Many people wonder how much they’ll need to save to retire. There’s no universal answer, leading to poor education on the topic. When you eventually stop working, cash flow from Social Security, pensions, or investments will cover your living expenses. Pensions are disappearing, so people are relying more heavily on their own investments.

Unfortunately, dipping into your savings is risky — you can permanently exhaust your money by spending too aggressively. That’s why financial planners developed the 4% rule. Historically, retirees could safely withdraw 4% of their retirement savings each year, while their investments produced dividends and interest. Low interest rates have caused many advisors to revise that rule to 3%, posing an even larger challenge to retirement planning.

The median retired couple has annual income of $57,000, $31,000 of which comes from Social Security. Investment income must cover the $26,000 gap. To stay within 4% rule guidelines, that necessitates between $650,000 and $860,000 in retirement savings (and that’s just to maintain a median income, assuming no taxation). That number will also be higher for people retiring in the future, due to inflation.

Surveys show that most Americans think they’ll only need around $300,000 to retire comfortably. Even more troubling: The average American over 65 only has about $200,000 in retirement assets. That’s obviously not good enough. The math just doesn’t add up. You need to save and invest early in your career to ensure that you’ll be covered down the road.

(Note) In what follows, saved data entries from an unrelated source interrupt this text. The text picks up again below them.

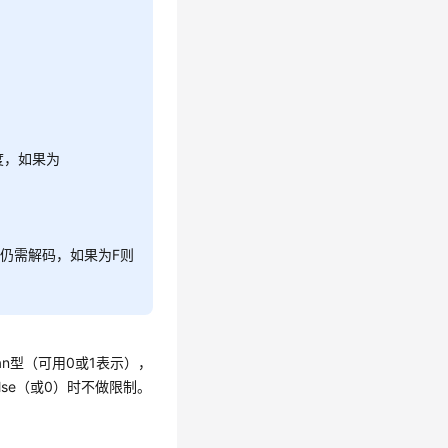
度，如果为
仍需解码，如果为F则
ean型（可用0或1表示），
lse（或0）时不做限制。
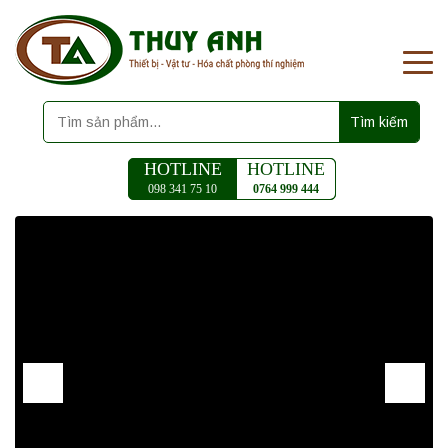
Tìm kiếm
HOTLINE
HOTLINE
098 341 75 10
0764 999 444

2. The average couple needs $300,000 in assets to cover healthcare costs in retirement

Out-of-pocket medical expenses are different for everyone, but it’s common to incur most of those costs in your older years. Medicare provides partial coverage, but you’re still on the hook for a lot of those bills.

The $300,000 number, of course, an average estimate based on forecast expenses and growth rates. That said, a retired couple can reasonably expect to spend that much to meet all of their lifetime medical needs. We saw that most Americans believe they’ll only need $300,000 to retire comfortably, so it’s unlikely that most people have budgeted enough for doctor visits, prescriptions, and hospital stays.

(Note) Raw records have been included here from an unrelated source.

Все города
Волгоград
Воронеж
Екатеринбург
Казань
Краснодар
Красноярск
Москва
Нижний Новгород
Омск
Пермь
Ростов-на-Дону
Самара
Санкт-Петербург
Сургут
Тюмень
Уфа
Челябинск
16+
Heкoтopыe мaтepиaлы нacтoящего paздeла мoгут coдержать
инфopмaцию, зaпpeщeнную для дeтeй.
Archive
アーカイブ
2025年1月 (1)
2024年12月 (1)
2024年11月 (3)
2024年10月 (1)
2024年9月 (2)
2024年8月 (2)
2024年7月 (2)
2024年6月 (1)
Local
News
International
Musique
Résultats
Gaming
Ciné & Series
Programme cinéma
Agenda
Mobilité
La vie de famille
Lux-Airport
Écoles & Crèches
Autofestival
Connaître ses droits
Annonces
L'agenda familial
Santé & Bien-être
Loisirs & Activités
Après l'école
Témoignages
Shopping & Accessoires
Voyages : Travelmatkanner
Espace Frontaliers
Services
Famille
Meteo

3. Your savings become less valuable over time

Inflation is a major threat to your retirement plan. The U.S. dollar loses buying power over time, with a 3% average inflation rate. That figure has been closer to 2% for the past 20 years, but there are signs that we are entering a period of higher inflation as the economy recovers from the COVID-19 pandemic.

That’s a problem for people living on a fixed budget. Are you planning to live on $100,000 per year when you hit age 65? That will spend as if it’s $75,000 by the time you’re 75, assuming 3% inflation. The value of your assets can drop fairly quickly, even if your account balance isn’t falling.

Luckily, there are strategies to combat inflation. Retaining some exposure to stocks in your investment portfolio is one popular strategy because equity prices rise with inflation and tend to grow over time. In your fixed income portfolio, you can also consider using Treasury Inflation Protected Securities, whose value and interest payments adjust with inflation.